In April, Macron became the first French president in 20 years to win a second term, but two months later his centrist political alliance fell short of a majority in two rounds of voting for the assembly. The government now faces two powerful opposition blocs led by politicians of the far left and far right.

Macron said he understood the “fractures and deep divisions” in France but hoped to be able to enact laws with the support of other parties in the coming weeks that would deal with the rising cost of living, accelerate his drive for full employment, protect the environment and help the overloaded health service.

Jean-Luc Mélenchon, the veteran far-left politician who forged a Red-Green alliance that became the largest opposition group in the assembly, rejected Macron’s overtures and said the only way forward was for the prime minister Élisabeth Borne to ask for a confidence vote in the assembly and step down if she failed to win it.

“The executive is weak but the National Assembly is strong,” said Mélenchon.

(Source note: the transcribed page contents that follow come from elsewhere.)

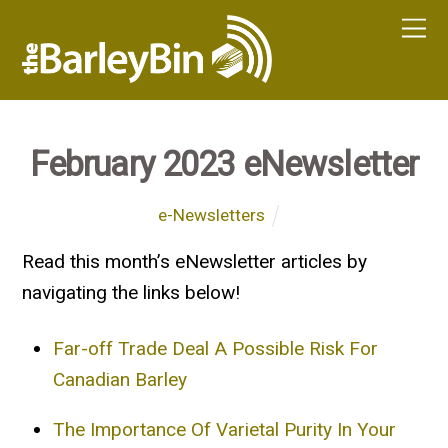
February 2023 eNewsletter
e-Newsletters
Read this month’s eNewsletter articles by
navigating the links below!
Far-off Trade Deal A Possible Risk For
Canadian Barley
The Importance Of Varietal Purity In Your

Since the election on Sunday, Macron has been meeting elected political leaders of all persuasions at the Elysée Palace and trying to persuade them to accept a government of national unity, a governing coalition, or at the very least a series of temporary deals to allows laws to pass.

“What’s on the table is a way of finding a majority so that we can move forward to reform and transform our country,” Olivier Véran, minister in charge of relations with the parliament, said on Wednesday.

Macron’s government was offering “all options” including a broad coalition because “we’re saying the situation is serious and we must be able to unite our forces and find areas of consensus”, Véran told BFMTV.

Without the support of some of his political opponents, including MPs from the conservative Les Républicains or the Socialist party, Macron will struggle to push through any legislation to pursue his economic reforms or tackle crises in France’s health and education systems.

Fabien Roussel, the Communist leader whose party has joined a Red-Green alliance dominated by Mélenchon, said Macron had suggested a government of national unity when he met him on Tuesday. Marine Le Pen, when asked whether Macron had made the same proposal to her as leader of the far-right Rassemblement National, said “yes.” On Wednesday night, Macron said most of the political leaders he met had ruled it out and he did not think it was justified for the time being.

Edouard Philippe, Le Havre mayor and former Macron prime minister who joined forces with the president in the legislative election campaign, described the idea as a “grand coalition”, while François Bayrou, another Macron ally who heads the centrist Modem party, said he had told the president that it was important to go as far as possible in achieving “national unity”. 

Macron’s problem is that the two biggest opposition blocs in the newly elected National Assembly are Mélenchon’s New Ecological and Social People’s Union (Nupes), and Le Pen’s RN — groups dominated by hard-left and hard-right nationalist politicians whom the liberal president will find it difficult or impossible to work with.

Véran has already said the minority government does not see itself co-operating with Mélenchon’s La France Insoumise (France Unbowed, the largest component of Nupes) or with the RN on the grounds that they do not have republican values. “Neither extreme left, nor extreme right,” he said.

That leaves the conservative LR and the more moderate parties in Nupes, including the Socialists and greens, but they have all so far proved reluctant to consider striking a deal with Macron except for case-by-case approvals of particular laws.

LR president Christian Jacob said he did not want to block the country’s institutions but his MPs did not want a formal coalition pact with Macron.

“It’s difficult for Macron for obvious reasons to find people to work with in the RN and in most of the Nupes coalition,” said Martin Quencez, deputy director at the Paris office of the German Marshall Fund, a think-tank. “In many cases they got elected on an anti-Macron platform.” But he added: “This is not the end of the story, this is still very much in flux.”